● To do
If an entry holds a picture, leave that picture out; copy everything else exactly.

● Material for this exercise
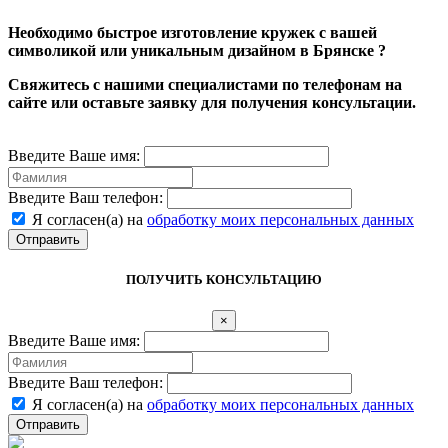
Необходимо быстрое изготовление кружек с вашей
символикой или уникальным дизайном в Брянске ?
Свяжитесь с нашими специалистами по телефонам на
сайте или оставьте заявку для получения консультации.
Введите Ваше имя:
Введите Ваш телефон:
Я согласен(а) на
обработку моих персональных данных
Отправить
ПОЛУЧИТЬ КОНСУЛЬТАЦИЮ
×
Введите Ваше имя:
Введите Ваш телефон:
Я согласен(а) на
обработку моих персональных данных
Отправить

● Response to this exercise
Необходимо быстрое изготовление кружек с вашей
символикой или уникальным дизайном в Брянске ?
Свяжитесь с нашими специалистами по телефонам на
сайте или оставьте заявку для получения консультации.
Введите Ваше имя:
Введите Ваш телефон:
Я согласен(а) на
обработку моих персональных данных
Отправить
ПОЛУЧИТЬ КОНСУЛЬТАЦИЮ
×
Введите Ваше имя:
Введите Ваш телефон:
Я согласен(а) на
обработку моих персональных данных
Отправить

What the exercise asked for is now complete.